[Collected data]
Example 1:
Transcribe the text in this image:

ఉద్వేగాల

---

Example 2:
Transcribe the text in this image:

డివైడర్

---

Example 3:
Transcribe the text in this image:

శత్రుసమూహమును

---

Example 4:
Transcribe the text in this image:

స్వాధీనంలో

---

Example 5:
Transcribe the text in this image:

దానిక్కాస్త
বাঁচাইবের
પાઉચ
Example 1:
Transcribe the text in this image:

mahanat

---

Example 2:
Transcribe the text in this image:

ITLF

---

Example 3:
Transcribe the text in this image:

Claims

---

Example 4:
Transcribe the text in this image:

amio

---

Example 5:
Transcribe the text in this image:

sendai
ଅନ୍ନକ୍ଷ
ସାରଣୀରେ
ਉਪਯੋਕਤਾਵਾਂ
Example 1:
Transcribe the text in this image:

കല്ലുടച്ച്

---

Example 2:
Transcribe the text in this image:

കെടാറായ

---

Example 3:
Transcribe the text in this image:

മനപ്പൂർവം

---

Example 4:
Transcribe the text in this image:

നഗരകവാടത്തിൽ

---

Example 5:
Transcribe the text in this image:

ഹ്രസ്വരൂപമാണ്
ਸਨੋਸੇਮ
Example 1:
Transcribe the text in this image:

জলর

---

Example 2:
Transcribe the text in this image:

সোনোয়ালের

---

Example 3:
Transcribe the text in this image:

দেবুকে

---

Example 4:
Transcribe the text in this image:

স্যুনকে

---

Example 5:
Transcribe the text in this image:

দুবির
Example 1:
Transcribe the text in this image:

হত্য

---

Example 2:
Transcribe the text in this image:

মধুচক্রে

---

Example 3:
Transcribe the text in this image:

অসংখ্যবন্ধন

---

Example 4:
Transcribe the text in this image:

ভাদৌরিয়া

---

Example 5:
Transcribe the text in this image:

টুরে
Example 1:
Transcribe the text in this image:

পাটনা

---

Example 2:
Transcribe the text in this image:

= Task directions =
Return the records in full, exactly as they read.

= Response for this exercise =
Example 1:
Transcribe the text in this image:

ఉద్వేగాల

---

Example 2:
Transcribe the text in this image:

డివైడర్

---

Example 3:
Transcribe the text in this image:

శత్రుసమూహమును

---

Example 4:
Transcribe the text in this image:

స్వాధీనంలో

---

Example 5:
Transcribe the text in this image:

దానిక్కాస్త
বাঁচাইবের
પાઉચ
Example 1:
Transcribe the text in this image:

mahanat

---

Example 2:
Transcribe the text in this image:

ITLF

---

Example 3:
Transcribe the text in this image:

Claims

---

Example 4:
Transcribe the text in this image:

amio

---

Example 5:
Transcribe the text in this image:

sendai
ଅନ୍ନକ୍ଷ
ସାରଣୀରେ
ਉਪਯੋਕਤਾਵਾਂ
Example 1:
Transcribe the text in this image:

കല്ലുടച്ച്

---

Example 2:
Transcribe the text in this image:

കെടാറായ

---

Example 3:
Transcribe the text in this image:

മനപ്പൂർവം

---

Example 4:
Transcribe the text in this image:

നഗരകവാടത്തിൽ

---

Example 5:
Transcribe the text in this image:

ഹ്രസ്വരൂപമാണ്
ਸਨੋਸੇਮ
Example 1:
Transcribe the text in this image:

জলর

---

Example 2:
Transcribe the text in this image:

সোনোয়ালের

---

Example 3:
Transcribe the text in this image:

দেবুকে

---

Example 4:
Transcribe the text in this image:

স্যুনকে

---

Example 5:
Transcribe the text in this image:

দুবির
Example 1:
Transcribe the text in this image:

হত্য

---

Example 2:
Transcribe the text in this image:

মধুচক্রে

---

Example 3:
Transcribe the text in this image:

অসংখ্যবন্ধন

---

Example 4:
Transcribe the text in this image:

ভাদৌরিয়া

---

Example 5:
Transcribe the text in this image:

টুরে
Example 1:
Transcribe the text in this image:

পাটনা

---

Example 2:
Transcribe the text in this image:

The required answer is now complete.